> TASK
What lines below contain the word "linejoin"? Please pull each one out.

> Data extracted from a collection
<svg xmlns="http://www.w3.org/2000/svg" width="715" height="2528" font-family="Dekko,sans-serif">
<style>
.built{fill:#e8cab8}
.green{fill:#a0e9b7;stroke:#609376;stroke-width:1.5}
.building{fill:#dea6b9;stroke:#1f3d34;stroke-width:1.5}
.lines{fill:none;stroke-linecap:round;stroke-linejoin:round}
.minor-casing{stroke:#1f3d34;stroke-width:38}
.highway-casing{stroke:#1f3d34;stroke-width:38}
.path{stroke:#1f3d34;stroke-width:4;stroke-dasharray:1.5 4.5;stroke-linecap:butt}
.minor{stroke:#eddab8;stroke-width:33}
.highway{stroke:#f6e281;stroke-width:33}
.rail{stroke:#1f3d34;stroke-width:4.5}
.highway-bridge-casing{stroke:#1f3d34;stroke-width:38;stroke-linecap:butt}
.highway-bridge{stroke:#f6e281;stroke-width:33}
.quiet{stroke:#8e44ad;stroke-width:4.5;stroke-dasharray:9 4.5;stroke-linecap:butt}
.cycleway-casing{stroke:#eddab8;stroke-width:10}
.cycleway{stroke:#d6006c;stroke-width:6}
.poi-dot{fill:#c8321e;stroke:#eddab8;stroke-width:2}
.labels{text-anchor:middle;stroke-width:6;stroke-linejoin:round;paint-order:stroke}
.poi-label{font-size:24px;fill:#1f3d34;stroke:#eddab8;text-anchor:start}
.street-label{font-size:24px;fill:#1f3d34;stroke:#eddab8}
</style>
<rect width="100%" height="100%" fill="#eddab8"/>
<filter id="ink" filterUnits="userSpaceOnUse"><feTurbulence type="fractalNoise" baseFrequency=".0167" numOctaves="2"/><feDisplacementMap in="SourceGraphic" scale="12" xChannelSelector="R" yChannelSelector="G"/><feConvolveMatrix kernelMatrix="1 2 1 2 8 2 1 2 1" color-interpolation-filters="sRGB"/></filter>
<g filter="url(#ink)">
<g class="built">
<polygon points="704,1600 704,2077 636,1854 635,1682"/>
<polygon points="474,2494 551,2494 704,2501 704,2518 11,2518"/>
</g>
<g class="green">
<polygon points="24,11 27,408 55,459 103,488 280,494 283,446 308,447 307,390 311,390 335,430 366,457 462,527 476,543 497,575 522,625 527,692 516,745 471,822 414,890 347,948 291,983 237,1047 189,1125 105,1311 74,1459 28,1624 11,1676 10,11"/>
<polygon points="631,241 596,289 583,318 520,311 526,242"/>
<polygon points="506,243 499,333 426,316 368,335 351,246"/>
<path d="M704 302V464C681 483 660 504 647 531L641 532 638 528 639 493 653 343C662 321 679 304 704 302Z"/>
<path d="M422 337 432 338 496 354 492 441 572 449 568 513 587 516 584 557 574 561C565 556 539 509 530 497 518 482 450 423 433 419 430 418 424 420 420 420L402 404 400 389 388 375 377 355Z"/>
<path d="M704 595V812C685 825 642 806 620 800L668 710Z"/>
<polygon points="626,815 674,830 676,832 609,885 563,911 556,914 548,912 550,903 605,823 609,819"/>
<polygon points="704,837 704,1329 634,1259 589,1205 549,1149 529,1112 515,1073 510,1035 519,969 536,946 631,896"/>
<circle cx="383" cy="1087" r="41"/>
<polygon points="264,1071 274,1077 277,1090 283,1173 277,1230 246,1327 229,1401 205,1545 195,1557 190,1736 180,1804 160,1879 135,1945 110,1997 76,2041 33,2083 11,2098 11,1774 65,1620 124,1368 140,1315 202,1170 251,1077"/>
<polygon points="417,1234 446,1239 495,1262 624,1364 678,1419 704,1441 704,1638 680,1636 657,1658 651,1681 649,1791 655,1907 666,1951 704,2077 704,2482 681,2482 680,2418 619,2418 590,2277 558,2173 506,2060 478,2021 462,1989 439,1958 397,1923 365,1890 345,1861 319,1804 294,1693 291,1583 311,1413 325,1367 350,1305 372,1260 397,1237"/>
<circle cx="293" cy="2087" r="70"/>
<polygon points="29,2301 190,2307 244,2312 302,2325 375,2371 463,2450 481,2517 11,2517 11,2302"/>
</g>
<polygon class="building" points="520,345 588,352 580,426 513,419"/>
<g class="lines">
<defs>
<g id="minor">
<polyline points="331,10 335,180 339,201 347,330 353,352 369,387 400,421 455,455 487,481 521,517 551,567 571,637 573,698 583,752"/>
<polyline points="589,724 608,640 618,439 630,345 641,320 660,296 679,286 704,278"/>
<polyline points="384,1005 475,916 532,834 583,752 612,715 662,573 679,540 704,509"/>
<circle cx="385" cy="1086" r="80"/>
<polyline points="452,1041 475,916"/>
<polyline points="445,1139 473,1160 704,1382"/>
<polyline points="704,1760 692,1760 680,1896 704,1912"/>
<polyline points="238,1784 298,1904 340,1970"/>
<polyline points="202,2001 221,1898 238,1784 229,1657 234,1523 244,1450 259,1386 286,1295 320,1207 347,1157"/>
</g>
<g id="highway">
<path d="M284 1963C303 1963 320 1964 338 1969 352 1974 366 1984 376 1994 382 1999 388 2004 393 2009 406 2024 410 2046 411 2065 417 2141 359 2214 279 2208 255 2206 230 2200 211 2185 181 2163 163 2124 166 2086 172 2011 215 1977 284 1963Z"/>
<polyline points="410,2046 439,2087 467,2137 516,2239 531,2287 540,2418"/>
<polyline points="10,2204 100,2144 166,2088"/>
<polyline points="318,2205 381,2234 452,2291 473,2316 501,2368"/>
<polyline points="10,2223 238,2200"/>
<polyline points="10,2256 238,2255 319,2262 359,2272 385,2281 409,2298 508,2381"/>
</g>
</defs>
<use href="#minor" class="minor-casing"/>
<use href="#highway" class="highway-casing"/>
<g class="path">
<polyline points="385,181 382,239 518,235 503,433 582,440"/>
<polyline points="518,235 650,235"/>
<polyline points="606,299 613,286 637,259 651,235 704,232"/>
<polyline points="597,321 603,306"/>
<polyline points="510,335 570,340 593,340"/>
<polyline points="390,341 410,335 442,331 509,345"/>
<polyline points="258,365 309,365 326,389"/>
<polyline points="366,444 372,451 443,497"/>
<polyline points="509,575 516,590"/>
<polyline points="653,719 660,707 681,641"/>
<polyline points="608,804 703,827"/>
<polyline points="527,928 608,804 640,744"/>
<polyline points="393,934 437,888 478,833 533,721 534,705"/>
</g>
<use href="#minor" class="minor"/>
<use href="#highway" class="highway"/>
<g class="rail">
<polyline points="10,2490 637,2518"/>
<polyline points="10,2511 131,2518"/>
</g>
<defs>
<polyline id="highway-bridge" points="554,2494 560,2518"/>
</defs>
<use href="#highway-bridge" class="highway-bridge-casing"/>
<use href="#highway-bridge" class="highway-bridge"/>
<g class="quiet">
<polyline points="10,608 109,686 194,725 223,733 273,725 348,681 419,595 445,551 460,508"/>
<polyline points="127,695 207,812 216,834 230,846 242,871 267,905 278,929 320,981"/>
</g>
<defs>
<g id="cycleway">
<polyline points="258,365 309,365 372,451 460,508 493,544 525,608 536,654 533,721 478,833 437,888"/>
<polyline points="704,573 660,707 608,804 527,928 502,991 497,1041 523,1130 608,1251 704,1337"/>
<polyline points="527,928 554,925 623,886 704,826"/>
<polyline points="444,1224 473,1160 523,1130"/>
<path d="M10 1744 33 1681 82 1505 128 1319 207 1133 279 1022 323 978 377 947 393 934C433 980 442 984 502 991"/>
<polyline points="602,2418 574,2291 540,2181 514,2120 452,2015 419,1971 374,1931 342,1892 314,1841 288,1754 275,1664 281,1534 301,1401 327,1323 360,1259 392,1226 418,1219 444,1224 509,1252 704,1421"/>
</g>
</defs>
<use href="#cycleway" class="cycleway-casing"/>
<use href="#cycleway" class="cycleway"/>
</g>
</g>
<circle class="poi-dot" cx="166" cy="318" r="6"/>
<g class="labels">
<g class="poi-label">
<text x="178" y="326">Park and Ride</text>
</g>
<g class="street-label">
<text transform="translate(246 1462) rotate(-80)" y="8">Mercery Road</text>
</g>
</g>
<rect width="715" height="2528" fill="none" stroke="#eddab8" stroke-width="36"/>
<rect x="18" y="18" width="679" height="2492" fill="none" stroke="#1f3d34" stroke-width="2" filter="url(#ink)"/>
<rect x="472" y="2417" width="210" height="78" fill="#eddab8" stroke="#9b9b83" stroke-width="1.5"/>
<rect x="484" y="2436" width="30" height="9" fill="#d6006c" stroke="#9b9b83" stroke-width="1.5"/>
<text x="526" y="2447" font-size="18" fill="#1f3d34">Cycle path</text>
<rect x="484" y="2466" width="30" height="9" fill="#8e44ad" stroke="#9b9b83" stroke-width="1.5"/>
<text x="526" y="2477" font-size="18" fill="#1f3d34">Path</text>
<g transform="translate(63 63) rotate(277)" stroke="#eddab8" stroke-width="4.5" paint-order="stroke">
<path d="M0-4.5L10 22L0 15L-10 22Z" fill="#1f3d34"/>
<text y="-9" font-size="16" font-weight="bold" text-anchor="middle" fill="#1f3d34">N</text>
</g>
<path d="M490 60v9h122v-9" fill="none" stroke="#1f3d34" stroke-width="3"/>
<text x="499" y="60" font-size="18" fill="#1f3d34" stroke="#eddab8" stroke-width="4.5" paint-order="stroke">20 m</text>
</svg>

> RESPONSE
.lines{fill:none;stroke-linecap:round;stroke-linejoin:round}
.labels{text-anchor:middle;stroke-width:6;stroke-linejoin:round;paint-order:stroke}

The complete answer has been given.